■ INSTRUCTION ■
Print the text of every row below line for line and unchanged, leaving out the pictures.

*** GIVEN RECORDS ***

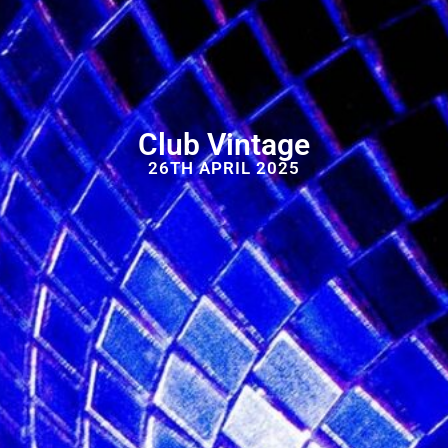
Club Vintage
26TH APRIL 2025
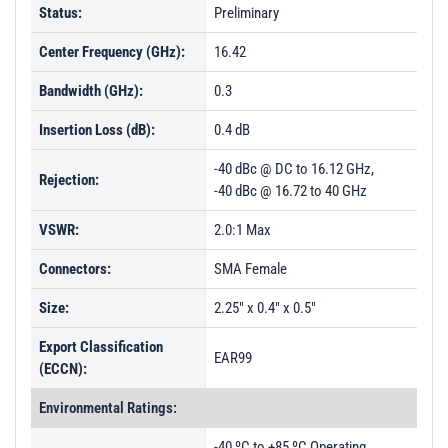
Status:
Preliminary
Center Frequency (GHz):
16.42
Bandwidth (GHz):
0.3
Insertion Loss (dB):
0.4 dB
-40 dBc @ DC to 16.12 GHz,
Rejection:
-40 dBc @ 16.72 to 40 GHz
VSWR:
2.0:1 Max
Connectors:
SMA Female
Size:
2.25" x 0.4" x 0.5"
Export Classification
EAR99
(ECCN):
Environmental Ratings:
-40 ºC to +85 ºC Operating,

*** End of GIVEN RECORDS ***

■ TASK ANSWER ■
Club Vintage
26TH APRIL 2025
Status:
Preliminary
Center Frequency (GHz):
16.42
Bandwidth (GHz):
0.3
Insertion Loss (dB):
0.4 dB
-40 dBc @ DC to 16.12 GHz,
Rejection:
-40 dBc @ 16.72 to 40 GHz
VSWR:
2.0:1 Max
Connectors:
SMA Female
Size:
2.25" x 0.4" x 0.5"
Export Classification
EAR99
(ECCN):
Environmental Ratings:
-40 ºC to +85 ºC Operating,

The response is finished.